Notes: See also here.
Abstract. Computer systems are ubiquitous in almost all spheres of our life, motivating the need for them to function correctly and in a timely manner. Continuous time Markov chains (CTMCs) are a widely used formalism for the performance analysis of computer systems. A large variety of useful performance measures can be derived from a CTMC via the computation of its steady-state probabilities. Traditional methods for performance analysis typically require the generation and storage of the underlying state space of the CTMC, and the processing of the state space for the numerical solution. CTMC models for even trivial real-life systems are usually huge, and both the amount of required memory and the time to compute the solution pose a major difficulty.

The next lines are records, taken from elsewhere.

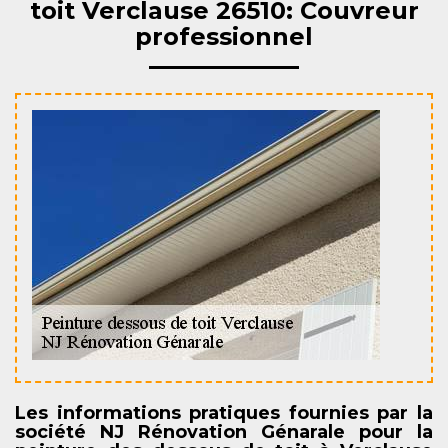
toit Verclause 26510: Couvreur
professionnel
Les informations pratiques fournies par la
société NJ Rénovation Génarale pour la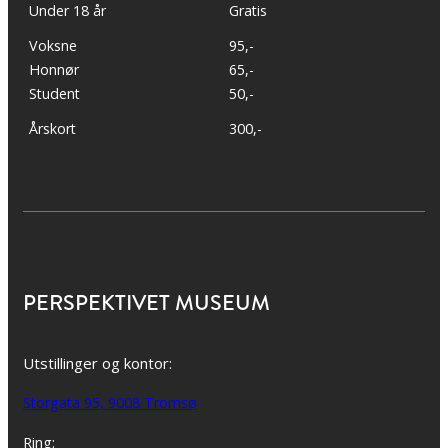
Under 18 år
Gratis
Voksne
95,-
Honnør
65,-
Student
50,-
Årskort
300,-
PERSPEKTIVET MUSEUM
Utstillinger og kontor:
Storgata 95, 9008 Tromsø
Ring: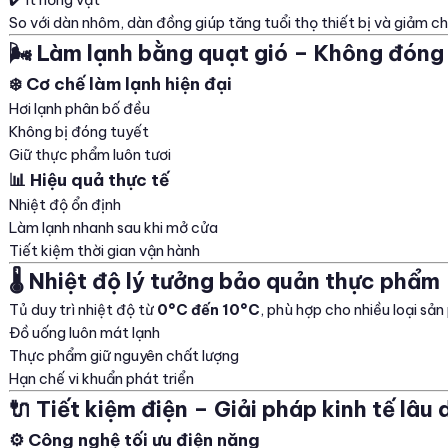
So với dàn nhôm, dàn đồng giúp tăng tuổi thọ thiết bị và giảm chi 
🌬️ Làm lạnh bằng quạt gió – Không đóng
❄️ Cơ chế làm lạnh hiện đại
Hơi lạnh phân bố đều
Không bị đóng tuyết
Giữ thực phẩm luôn tươi
📊 Hiệu quả thực tế
Nhiệt độ ổn định
Làm lạnh nhanh sau khi mở cửa
Tiết kiệm thời gian vận hành
🌡️ Nhiệt độ lý tưởng bảo quản thực phẩm
Tủ duy trì nhiệt độ từ
0°C đến 10°C
, phù hợp cho nhiều loại sả
Đồ uống luôn mát lạnh
Thực phẩm giữ nguyên chất lượng
Hạn chế vi khuẩn phát triển
🔌 Tiết kiệm điện – Giải pháp kinh tế lâu 
⚙️ Công nghệ tối ưu điện năng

In this thesis, we present techniques which extend the size of analysable models on a single workstation, with the goal for alleviating the state space explosion problem. We introduce explicit and symbolic disk-based methods which relax the storage limitations of contemporary techniques and are able to extend the size of solvable models by an order of magnitude. We also propose a new sparse storage scheme which provides 30% or more savings over the conventional sparse schemes and improves the solution speed. Furthermore, we present modifications to multi-terminal binary decision diagrams (MTBDDs), a symbolic data structure for storing CTMCs. The modifications improve the time and memory properties of this data structure, and allow an efficient implementation of the Gauss-Seidel iterative method, which was not possible previously.
Using the techniques introduced in this thesis, we demonstrate analysis of models with over 1.2 billion states and 16 billion transitions on a single workstation. Currently, models of such sizes cannot be solved on a contemporary workstation using conventional techniques.